Evolution and systematics

The earliest fossil corvid, a jay-like "crow" was found in France and dates to the middle Miocene period (about 17 million years ago). The large number of species endemic to eastern Asia (36) and the New World (29) however, suggest that the family may have originated in the Far East, and taken alternative routes a very long time ago.

The ancestors of New World jays spread to the Americas, but no other corvids besides jays are found in South America. Marzluff and Balda conclude that the other genera were relatively recent arrivals in North America—the Bering land bridge that formed between Asia and North America allowed the Old World genera Corvus, Perisoreus, Pica, and Nucifraga to cross continents. Scientists are unclear why so few corvid species occur in Africa. The two monotypic genera have features which suggest an ancient origin: most strikingly, the Stresemann's bush-crow (Zavattariornis stresemanni), found only in southwest Ethiopia, is shaped like a ground-jay, colored like a nutcracker, and builds a nest like a magpie. Madge speculates that this species may be a relict population of an ancient ancestor to a number of genera.
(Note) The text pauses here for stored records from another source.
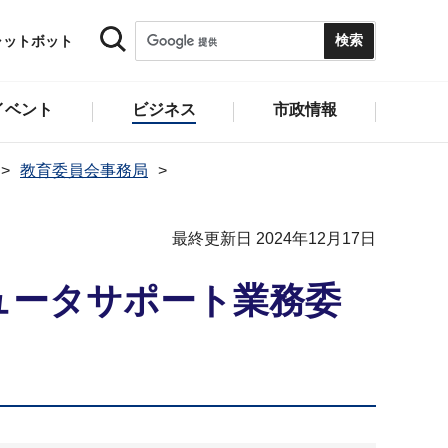
ャットボット
イベント
ビジネス
市政情報
教育委員会事務局
最終更新日 2024年12月17日
ュータサポート業務委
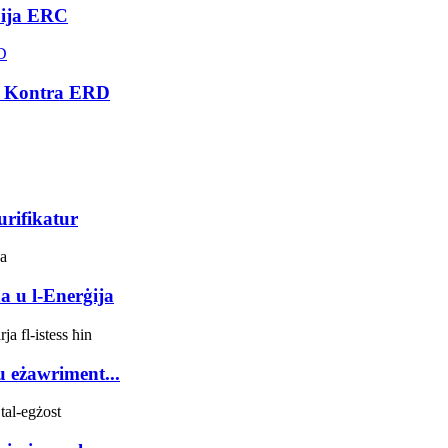
pija ERC
 u Kontra ERD
urifikatur
a u l-Enerġija
u eżawriment...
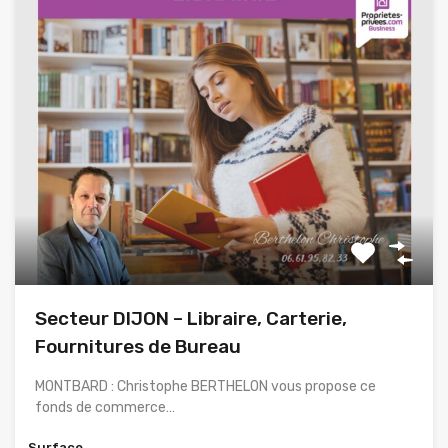
Secteur DIJON – Libraire, Carterie,
Fournitures de Bureau
MONTBARD : Christophe BERTHELON vous propose ce
fonds de commerce…
Surface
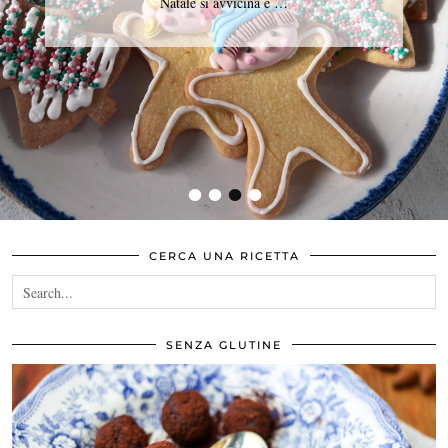
Natale si avvicina e …
•
•
•
•
CERCA UNA RICETTA
SENZA GLUTINE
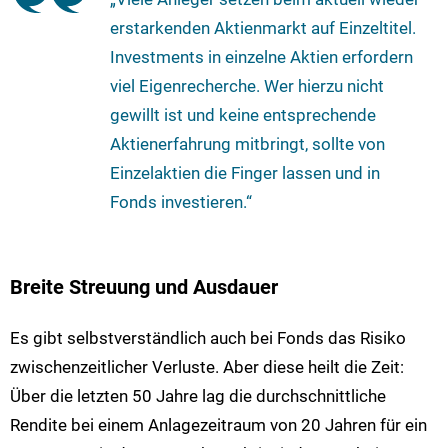
erstarkenden Aktienmarkt auf Einzeltitel.
Investments in einzelne Aktien erfordern
viel Eigenrecherche. Wer hierzu nicht
gewillt ist und keine entsprechende
Aktienerfahrung mitbringt, sollte von
Einzelaktien die Finger lassen und in
Fonds investieren.“
Breite Streuung und Ausdauer
Es gibt selbstverständlich auch bei Fonds das Risiko
zwischenzeitlicher Verluste. Aber diese heilt die Zeit:
Über die letzten 50 Jahre lag die durchschnittliche
Rendite bei einem Anlagezeitraum von 20 Jahren für ein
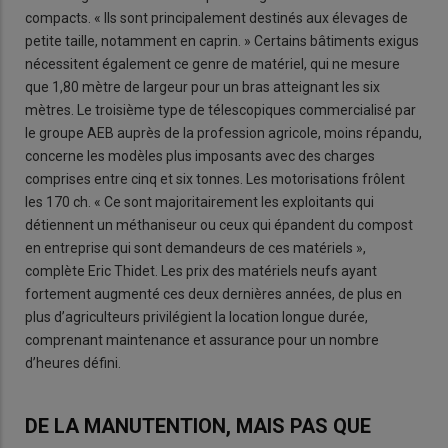
compacts. « Ils sont principalement destinés aux élevages de
petite taille, notamment en caprin. » Certains bâtiments exigus
nécessitent également ce genre de matériel, qui ne mesure
que 1,80 mètre de largeur pour un bras atteignant les six
mètres. Le troisième type de télescopiques commercialisé par
le groupe AEB auprès de la profession agricole, moins répandu,
concerne les modèles plus imposants avec des charges
comprises entre cinq et six tonnes. Les motorisations frôlent
les 170 ch. « Ce sont majoritairement les exploitants qui
détiennent un méthaniseur ou ceux qui épandent du compost
en entreprise qui sont demandeurs de ces matériels »,
complète Eric Thidet. Les prix des matériels neufs ayant
fortement augmenté ces deux dernières années, de plus en
plus d’agriculteurs privilégient la location longue durée,
comprenant maintenance et assurance pour un nombre
d’heures défini.
DE LA MANUTENTION, MAIS PAS QUE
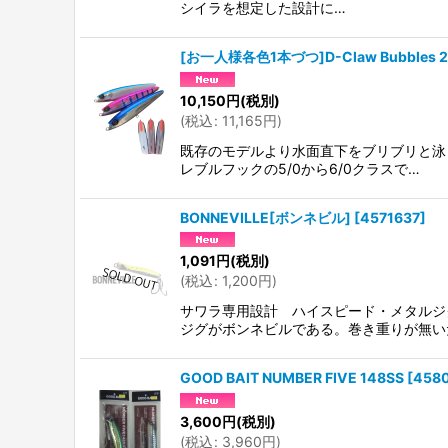
シイラを想定した設計に…
[お一人様各色1本づつ]D-Claw Bubbles 
10,150
円
(税別)
(
税込
:
11,165
円
)
既存のモデルより水面直下をブリブリと泳
レブルフックの5/0から6/0クラスで…
BONNEVILLE[ボンネビル]
[
4571637
]
1,091
円
(税別)
(
税込
:
1,200
円
)
サワラ専用設計 ハイスピード・メタルジ
ジグがボンネビルである。巻き重りが無い
GOOD BAIT NUMBER FIVE 148SS
[
458
3,600
円
(税別)
(
税込
:
3,960
円
)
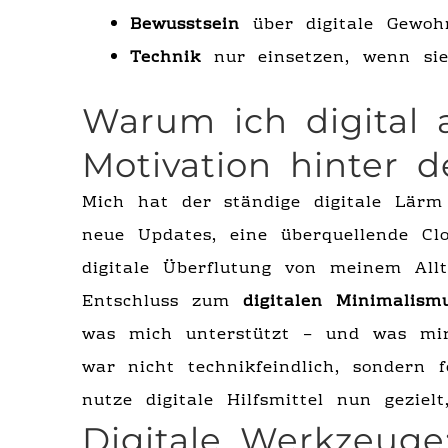
Bewusstsein
über digitale Gewoh
Technik
nur einsetzen, wenn sie
Warum ich digital 
Motivation hinter 
Mich hat der ständige digitale Lärm
neue Updates, eine überquellende Cl
digitale Überflutung von meinem All
Entschluss zum
digitalen Minimalism
was mich unterstützt – und was mir
war nicht technikfeindlich, sondern f
nutze digitale Hilfsmittel nun geziel
Digitale Werkzeuge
Taxonomically, the corvids, consisting of 26 genera and 123 species, have fitted historically within the family Corvidae. DNA reclassification work has not changed this essential grouping. Sibley and Ahlquist (1990) widen the family to include such taxa as quail-thrushes, whipbirds, cuckoo-shrikes, and birds of paradise within a much bigger Corvidae family, placing the corvids together in a Corvinae subfamily. They argue that the enlarged family originated in Australia;

since only members of the Corvus genus now live in Australia, they would have been recent re-colonists of their ancestral home.